▶ Dataset

________________

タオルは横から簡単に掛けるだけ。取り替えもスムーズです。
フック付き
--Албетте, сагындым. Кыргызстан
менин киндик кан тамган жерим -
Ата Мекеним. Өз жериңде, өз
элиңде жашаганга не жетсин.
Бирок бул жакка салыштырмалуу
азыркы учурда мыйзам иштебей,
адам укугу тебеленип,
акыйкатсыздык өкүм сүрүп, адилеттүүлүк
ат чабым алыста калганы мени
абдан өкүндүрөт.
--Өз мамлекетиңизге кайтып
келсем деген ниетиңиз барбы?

________________

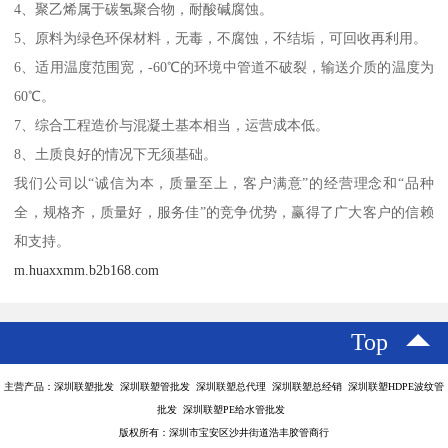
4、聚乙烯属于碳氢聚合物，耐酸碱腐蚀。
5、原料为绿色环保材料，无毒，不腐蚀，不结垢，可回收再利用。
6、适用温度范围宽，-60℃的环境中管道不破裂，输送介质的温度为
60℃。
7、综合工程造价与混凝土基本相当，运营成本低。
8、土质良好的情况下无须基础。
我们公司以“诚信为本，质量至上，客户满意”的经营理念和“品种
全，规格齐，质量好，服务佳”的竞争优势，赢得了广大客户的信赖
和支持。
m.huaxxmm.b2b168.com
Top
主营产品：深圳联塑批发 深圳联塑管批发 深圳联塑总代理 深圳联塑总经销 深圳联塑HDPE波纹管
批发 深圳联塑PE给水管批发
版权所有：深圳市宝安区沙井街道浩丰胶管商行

________________

▶ What you have to do
Above are the entries. Quote exactly the lines from the one bearing "タオルは横から簡単に掛けるだけ。取り替えもスムーズです。" through the one bearing "келсем деген ниетиңиз барбы?".

▶ Task answer
タオルは横から簡単に掛けるだけ。取り替えもスムーズです。
フック付き
--Албетте, сагындым. Кыргызстан
менин киндик кан тамган жерим -
Ата Мекеним. Өз жериңде, өз
элиңде жашаганга не жетсин.
Бирок бул жакка салыштырмалуу
азыркы учурда мыйзам иштебей,
адам укугу тебеленип,
акыйкатсыздык өкүм сүрүп, адилеттүүлүк
ат чабым алыста калганы мени
абдан өкүндүрөт.
--Өз мамлекетиңизге кайтып
келсем деген ниетиңиз барбы?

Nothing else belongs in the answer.